## TASK TO COMPLETE:
Repeat exactly, and only, the lines below starting at the line that contains "身になる練習法シリーズ" and ending at the line that contains "SSL сертифікати", inclusive of both.

## DATA FOR THE TASK:
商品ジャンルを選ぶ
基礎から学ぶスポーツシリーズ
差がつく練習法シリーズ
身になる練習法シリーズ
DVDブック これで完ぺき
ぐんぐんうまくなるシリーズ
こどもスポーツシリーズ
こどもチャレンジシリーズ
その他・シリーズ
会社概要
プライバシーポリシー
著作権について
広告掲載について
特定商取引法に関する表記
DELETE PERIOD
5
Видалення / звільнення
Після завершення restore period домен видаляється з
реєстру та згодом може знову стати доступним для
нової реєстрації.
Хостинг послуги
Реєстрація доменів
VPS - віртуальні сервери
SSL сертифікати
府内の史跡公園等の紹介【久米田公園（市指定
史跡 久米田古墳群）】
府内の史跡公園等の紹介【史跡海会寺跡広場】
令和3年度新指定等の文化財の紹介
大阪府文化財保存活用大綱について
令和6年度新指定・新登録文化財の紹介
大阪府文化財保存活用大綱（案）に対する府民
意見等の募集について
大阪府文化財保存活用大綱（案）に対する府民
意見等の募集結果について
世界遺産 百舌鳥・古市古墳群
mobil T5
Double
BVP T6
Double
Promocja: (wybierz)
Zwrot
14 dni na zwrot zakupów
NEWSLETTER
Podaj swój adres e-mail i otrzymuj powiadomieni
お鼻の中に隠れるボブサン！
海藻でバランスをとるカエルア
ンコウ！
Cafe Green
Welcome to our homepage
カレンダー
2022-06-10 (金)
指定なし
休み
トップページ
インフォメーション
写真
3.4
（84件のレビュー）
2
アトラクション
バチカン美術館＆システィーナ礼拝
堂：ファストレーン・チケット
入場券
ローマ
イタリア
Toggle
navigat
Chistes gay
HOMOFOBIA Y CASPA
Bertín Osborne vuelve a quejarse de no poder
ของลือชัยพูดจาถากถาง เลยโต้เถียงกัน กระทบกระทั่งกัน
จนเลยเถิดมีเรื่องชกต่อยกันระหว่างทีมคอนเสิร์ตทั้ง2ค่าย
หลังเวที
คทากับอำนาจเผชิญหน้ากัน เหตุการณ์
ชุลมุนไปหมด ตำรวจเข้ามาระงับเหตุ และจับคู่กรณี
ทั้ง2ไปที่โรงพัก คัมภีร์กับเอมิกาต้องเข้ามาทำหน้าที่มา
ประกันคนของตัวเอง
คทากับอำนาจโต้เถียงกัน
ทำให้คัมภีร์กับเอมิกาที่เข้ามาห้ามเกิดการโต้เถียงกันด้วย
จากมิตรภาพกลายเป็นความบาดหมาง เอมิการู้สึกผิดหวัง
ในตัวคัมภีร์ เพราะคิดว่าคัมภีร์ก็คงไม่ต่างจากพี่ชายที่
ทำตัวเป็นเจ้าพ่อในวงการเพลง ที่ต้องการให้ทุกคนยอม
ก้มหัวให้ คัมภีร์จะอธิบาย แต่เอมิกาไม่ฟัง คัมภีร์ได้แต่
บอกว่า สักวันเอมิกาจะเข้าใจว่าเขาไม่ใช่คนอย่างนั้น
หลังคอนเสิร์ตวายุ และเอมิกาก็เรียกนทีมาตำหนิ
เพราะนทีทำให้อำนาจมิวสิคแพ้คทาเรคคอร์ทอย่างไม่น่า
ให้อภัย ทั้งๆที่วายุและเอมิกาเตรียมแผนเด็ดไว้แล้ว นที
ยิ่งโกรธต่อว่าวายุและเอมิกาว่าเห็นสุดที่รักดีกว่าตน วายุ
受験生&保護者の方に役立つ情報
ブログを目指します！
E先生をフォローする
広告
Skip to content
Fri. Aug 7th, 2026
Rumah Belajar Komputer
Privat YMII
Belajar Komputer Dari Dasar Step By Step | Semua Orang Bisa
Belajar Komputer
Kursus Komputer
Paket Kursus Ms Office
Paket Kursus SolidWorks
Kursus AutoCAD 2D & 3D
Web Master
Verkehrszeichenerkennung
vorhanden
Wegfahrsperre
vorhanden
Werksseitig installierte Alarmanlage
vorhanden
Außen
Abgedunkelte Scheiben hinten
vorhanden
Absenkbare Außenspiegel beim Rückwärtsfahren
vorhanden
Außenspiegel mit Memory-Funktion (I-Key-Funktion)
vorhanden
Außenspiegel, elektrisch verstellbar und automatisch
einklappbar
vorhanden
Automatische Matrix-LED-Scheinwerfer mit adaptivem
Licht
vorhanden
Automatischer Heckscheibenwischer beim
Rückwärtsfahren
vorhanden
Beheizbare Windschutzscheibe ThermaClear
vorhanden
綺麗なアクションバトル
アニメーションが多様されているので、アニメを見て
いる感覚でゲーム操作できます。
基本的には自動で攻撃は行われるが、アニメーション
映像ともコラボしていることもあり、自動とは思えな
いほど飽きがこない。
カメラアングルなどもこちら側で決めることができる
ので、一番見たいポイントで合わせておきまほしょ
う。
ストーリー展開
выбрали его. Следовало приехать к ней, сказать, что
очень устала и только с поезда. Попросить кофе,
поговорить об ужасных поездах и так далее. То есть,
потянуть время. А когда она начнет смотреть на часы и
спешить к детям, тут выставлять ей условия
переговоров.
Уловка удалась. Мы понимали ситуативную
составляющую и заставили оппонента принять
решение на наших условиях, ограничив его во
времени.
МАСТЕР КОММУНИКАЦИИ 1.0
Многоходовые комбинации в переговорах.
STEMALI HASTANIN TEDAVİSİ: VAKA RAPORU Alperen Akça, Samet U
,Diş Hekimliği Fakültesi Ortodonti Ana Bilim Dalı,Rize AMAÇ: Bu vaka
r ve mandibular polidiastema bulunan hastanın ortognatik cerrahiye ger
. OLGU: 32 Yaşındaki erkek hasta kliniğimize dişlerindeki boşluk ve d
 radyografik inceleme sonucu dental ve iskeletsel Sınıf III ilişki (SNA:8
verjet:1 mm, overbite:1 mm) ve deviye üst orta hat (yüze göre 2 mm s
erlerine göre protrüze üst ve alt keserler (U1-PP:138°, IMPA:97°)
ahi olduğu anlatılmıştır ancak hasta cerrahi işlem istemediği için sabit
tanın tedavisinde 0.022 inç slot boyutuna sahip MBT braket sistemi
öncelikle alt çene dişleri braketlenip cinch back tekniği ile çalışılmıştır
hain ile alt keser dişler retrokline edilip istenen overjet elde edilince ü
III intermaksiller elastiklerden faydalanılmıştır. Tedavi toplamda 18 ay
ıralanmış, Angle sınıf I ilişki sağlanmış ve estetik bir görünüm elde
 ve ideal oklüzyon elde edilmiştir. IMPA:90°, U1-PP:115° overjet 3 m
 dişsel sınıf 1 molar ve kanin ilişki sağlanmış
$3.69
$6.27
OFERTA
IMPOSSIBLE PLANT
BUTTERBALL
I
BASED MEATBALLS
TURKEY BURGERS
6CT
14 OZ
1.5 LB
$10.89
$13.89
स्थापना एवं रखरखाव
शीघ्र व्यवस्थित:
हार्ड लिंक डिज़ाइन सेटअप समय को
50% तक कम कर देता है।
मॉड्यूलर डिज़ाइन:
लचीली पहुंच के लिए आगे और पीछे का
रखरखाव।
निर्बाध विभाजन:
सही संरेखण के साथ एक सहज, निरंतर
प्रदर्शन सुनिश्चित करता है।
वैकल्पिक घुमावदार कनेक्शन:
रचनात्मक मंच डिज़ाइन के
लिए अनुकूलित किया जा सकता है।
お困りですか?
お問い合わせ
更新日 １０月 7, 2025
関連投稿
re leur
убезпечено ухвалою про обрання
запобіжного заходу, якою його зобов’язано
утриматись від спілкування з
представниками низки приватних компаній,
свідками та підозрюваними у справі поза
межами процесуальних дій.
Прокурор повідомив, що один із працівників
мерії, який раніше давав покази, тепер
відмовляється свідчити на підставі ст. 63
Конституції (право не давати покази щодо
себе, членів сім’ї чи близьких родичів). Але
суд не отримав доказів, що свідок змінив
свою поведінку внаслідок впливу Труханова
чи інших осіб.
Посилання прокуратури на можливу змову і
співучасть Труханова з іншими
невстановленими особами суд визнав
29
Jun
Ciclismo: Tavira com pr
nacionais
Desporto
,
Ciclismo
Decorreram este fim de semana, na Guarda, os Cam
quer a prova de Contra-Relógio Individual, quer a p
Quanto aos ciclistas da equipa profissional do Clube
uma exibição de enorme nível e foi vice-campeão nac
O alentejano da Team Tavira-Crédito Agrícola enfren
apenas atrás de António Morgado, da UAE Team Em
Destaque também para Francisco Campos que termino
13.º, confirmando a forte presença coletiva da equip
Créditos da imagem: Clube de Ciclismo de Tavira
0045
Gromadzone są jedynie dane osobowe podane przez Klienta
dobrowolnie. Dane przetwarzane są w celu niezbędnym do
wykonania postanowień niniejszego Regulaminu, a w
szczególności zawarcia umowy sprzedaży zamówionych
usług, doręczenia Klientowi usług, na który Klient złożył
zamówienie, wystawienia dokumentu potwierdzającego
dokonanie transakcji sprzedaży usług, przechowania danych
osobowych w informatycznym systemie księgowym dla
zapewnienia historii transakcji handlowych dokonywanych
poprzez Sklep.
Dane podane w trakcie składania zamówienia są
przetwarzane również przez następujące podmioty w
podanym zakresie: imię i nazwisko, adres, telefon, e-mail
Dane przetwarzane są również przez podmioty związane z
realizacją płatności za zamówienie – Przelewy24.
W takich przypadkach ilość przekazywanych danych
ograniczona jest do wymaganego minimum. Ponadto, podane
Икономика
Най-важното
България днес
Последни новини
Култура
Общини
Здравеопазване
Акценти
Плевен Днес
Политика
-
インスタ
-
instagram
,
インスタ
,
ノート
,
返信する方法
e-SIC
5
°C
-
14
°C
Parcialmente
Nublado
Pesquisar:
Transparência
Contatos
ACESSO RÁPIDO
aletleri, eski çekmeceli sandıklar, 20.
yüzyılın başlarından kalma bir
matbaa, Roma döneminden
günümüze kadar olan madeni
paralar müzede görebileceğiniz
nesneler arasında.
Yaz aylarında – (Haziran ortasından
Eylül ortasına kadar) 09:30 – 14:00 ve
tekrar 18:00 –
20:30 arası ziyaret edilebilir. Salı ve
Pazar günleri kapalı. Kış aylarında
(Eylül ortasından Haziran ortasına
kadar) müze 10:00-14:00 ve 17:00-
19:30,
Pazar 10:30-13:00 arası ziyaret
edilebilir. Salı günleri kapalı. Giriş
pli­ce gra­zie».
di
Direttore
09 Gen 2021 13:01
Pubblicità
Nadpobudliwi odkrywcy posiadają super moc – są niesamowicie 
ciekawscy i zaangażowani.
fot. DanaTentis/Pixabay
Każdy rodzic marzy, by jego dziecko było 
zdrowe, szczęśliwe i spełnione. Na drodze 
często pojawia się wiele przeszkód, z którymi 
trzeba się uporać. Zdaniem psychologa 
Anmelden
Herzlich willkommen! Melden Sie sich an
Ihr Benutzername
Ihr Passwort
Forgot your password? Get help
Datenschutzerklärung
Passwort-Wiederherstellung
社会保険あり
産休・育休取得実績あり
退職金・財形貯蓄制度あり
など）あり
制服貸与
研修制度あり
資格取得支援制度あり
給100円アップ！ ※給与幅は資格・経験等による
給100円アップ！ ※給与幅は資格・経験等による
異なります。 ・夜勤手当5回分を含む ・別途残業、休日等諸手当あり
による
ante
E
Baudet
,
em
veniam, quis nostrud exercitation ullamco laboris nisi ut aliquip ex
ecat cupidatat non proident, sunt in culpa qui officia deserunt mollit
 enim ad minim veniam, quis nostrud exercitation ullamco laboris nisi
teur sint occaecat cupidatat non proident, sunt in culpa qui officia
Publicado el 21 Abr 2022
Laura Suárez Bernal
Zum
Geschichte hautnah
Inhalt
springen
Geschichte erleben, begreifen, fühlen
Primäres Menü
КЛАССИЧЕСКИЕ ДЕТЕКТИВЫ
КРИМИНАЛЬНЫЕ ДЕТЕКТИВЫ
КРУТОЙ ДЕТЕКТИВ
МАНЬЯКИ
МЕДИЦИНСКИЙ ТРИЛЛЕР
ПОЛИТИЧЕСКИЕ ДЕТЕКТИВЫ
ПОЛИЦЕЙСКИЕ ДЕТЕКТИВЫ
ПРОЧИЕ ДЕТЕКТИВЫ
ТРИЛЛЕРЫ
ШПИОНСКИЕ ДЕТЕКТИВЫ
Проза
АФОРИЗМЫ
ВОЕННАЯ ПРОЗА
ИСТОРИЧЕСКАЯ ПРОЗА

## EXERCISE ANSWER:
身になる練習法シリーズ
DVDブック これで完ぺき
ぐんぐんうまくなるシリーズ
こどもスポーツシリーズ
こどもチャレンジシリーズ
その他・シリーズ
会社概要
プライバシーポリシー
著作権について
広告掲載について
特定商取引法に関する表記
DELETE PERIOD
5
Видалення / звільнення
Після завершення restore period домен видаляється з
реєстру та згодом може знову стати доступним для
нової реєстрації.
Хостинг послуги
Реєстрація доменів
VPS - віртуальні сервери
SSL сертифікати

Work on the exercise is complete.